> **WORK ORDER**
In the records below, find the line that contains "Loš početak za" and the line that contains "eratura detrabajo de-10c-50c". Set down exactly those lines and every line between them, and nothing more.

Collection entries
>>
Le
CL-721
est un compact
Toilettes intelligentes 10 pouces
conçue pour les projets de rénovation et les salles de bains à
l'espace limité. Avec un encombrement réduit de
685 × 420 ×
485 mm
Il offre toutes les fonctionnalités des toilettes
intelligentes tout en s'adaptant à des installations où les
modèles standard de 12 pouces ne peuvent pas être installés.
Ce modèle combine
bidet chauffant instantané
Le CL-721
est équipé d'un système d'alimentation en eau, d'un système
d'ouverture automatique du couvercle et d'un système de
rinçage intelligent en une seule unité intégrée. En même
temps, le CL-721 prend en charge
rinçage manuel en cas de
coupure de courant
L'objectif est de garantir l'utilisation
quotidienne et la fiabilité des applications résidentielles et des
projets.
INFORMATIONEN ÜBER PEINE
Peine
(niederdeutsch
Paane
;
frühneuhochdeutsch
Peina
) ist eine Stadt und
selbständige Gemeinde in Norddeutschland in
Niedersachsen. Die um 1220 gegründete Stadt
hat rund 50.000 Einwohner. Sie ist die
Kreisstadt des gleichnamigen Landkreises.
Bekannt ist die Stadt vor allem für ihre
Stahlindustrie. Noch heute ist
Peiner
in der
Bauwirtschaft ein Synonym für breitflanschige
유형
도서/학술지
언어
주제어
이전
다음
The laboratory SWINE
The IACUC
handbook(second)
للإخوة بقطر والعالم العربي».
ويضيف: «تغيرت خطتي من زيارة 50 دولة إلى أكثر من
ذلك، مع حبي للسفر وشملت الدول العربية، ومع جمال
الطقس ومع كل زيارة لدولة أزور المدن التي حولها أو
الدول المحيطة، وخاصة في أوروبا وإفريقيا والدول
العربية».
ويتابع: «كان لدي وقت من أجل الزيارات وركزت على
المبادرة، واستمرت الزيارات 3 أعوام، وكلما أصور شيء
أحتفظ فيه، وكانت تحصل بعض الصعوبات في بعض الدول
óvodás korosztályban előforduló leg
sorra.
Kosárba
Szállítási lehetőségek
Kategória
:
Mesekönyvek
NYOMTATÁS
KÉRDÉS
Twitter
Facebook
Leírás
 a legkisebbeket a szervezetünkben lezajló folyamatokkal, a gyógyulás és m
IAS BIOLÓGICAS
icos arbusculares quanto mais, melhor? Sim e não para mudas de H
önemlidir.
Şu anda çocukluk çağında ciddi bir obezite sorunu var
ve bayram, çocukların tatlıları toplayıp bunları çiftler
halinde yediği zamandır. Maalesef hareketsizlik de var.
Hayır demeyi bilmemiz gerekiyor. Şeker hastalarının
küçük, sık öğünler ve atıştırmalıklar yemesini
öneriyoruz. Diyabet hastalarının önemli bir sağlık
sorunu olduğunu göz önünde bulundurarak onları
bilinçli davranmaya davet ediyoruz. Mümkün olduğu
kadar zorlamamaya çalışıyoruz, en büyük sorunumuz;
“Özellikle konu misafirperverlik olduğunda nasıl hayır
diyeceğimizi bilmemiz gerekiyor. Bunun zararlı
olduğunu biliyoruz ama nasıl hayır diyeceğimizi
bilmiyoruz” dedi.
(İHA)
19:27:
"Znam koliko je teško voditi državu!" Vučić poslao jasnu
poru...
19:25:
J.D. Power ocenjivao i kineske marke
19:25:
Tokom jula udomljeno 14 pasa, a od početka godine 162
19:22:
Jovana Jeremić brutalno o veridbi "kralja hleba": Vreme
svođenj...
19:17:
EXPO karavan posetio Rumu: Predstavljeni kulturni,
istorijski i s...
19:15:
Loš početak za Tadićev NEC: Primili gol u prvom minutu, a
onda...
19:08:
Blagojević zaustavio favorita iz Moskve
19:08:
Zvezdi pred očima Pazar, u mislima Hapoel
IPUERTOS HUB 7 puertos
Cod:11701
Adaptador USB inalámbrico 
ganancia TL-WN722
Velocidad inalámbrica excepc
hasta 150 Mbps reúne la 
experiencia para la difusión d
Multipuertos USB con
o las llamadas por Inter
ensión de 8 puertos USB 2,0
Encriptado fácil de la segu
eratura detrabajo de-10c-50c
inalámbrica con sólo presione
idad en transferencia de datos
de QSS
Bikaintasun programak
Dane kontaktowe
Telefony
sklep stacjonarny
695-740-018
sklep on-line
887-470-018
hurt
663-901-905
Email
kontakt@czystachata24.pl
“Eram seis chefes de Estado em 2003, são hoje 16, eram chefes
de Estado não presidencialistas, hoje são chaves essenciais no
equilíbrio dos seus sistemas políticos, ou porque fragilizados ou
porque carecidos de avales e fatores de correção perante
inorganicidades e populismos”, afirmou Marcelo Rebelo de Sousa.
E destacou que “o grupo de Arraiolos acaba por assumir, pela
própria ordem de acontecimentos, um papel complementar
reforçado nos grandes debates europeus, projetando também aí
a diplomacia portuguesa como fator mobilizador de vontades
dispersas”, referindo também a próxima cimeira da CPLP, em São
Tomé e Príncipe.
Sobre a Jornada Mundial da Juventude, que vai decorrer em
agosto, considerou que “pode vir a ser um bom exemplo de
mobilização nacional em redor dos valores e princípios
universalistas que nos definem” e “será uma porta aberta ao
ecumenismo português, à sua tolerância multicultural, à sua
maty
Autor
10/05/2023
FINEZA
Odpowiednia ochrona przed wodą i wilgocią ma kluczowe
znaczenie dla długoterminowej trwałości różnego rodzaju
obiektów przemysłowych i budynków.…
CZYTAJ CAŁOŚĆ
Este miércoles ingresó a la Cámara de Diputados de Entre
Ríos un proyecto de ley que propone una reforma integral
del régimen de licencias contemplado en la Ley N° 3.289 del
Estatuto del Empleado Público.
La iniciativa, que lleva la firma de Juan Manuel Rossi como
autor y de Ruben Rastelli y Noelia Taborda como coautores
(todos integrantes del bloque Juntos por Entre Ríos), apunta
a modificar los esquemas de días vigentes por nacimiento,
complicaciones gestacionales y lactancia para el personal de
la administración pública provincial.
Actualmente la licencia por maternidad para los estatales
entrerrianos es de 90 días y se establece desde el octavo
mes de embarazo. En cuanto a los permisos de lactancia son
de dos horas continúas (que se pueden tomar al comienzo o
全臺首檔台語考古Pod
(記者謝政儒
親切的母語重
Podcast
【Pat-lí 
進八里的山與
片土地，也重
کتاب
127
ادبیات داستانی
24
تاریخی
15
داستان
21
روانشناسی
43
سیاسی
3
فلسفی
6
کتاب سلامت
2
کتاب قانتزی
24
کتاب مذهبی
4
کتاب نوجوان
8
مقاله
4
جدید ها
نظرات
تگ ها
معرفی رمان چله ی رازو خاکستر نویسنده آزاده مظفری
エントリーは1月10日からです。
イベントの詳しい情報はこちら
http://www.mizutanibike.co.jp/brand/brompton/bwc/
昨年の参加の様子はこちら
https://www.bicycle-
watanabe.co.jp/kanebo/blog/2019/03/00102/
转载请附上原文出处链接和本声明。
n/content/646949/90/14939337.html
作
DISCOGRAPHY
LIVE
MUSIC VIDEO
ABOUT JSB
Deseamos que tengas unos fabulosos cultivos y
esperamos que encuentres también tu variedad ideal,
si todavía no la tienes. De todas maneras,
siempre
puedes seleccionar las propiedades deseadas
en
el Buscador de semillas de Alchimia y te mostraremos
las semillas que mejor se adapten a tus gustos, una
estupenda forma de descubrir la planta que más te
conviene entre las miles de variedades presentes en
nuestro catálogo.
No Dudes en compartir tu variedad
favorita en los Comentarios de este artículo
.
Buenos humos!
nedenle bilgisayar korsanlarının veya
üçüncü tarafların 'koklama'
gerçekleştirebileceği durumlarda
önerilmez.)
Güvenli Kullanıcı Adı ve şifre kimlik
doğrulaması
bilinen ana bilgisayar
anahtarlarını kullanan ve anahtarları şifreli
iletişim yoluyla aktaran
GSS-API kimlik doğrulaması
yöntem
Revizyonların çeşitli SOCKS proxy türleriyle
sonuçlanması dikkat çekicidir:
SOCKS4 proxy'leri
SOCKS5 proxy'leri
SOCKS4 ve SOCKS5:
<<
> **YOUR SOLUTION**
Loš početak za Tadićev NEC: Primili gol u prvom minutu, a
onda...
19:08:
Blagojević zaustavio favorita iz Moskve
19:08:
Zvezdi pred očima Pazar, u mislima Hapoel
IPUERTOS HUB 7 puertos
Cod:11701
Adaptador USB inalámbrico 
ganancia TL-WN722
Velocidad inalámbrica excepc
hasta 150 Mbps reúne la 
experiencia para la difusión d
Multipuertos USB con
o las llamadas por Inter
ensión de 8 puertos USB 2,0
Encriptado fácil de la segu
eratura detrabajo de-10c-50c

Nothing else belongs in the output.